Ceramic-Epoxy Integrated Substrate Structures for E-Field Profiling in Ultra Dense Power
Electronics Packaging Symposium 2021 (organised by Binghamton University)
4 November 2021
Online
Online
Wide Band Gap (WBG) power semiconductors provide much higher power densities than silicon-based systems, and can accomodate much higher thermal and Electric Field densities. A new approach to analyzing ultra-thin-ceramic/organic integrated structures using dielectric layering will be discussed.
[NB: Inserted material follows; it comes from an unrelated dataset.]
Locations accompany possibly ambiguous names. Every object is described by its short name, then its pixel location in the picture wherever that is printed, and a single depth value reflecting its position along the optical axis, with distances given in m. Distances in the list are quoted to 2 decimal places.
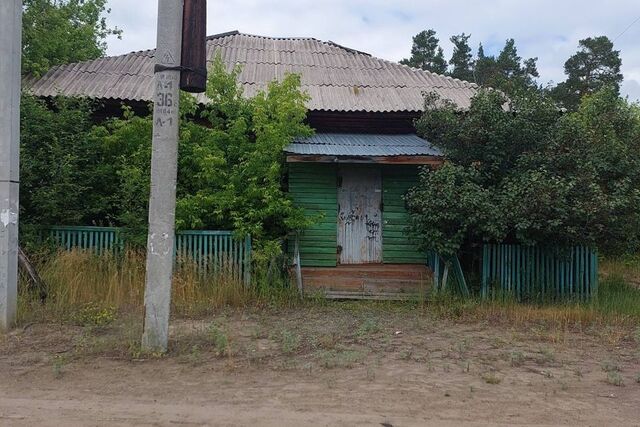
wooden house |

Design insights will be provided to reduce the triple-point field, while maintaining high thermal conductance.
Bio: Professor Douglas C. Hopkins, Ph.D. directs the Laboratory for Packaging Research in Electronic Energy Systems (PREES), is an affiliate faculty with the Center for Additive Manufacturing and Logistics (CAMAL), and is with the Department of Electrical and Computer Engineering, at North Carolina State University, since 2011. He is professor Emeritus from the University at Buffalo (SUNY Buffalo, 2011). His Ph.D. is from Virginia Tech (1989). He has held Visiting Faculty appointments with the Army, NASA, Lawrence Livermore, and the Ohio Space Institute, was a reviewer with the Nat’l Academy of Sciences, co-founded DensePower, LLC as president and CTO, and has published over 150 journal and conference articles. His early career was at the R&D centers of General Electric and Carrier Air-Conditioning companies. His primary research is in very high frequency, high density power electronic systems, extreme environment electronics, and recently in organic-based high temperature (>300˚C) systems. Dr. Hopkins cofounded the IEEE/PSMA joint Power Packaging Committee (1994), cofounder of Int’l Wksp on Integrated Power Packaging (IWIPP, 1998), received the IMAPS Outstanding Educator Award (2013), founder of the IEEE/IMAPS/PSMA “Int’l Symp. on 3D Power Electronics Integrations and Manufacturing” (3D-PEIM, 2016), founder and chairs the IMAPS “International Symposium on Advanced Power Electronics Packaging (APEPS, 2021). He is an IMAPS Fellow (2007) and member of the IMAPS Executive Council (2019-).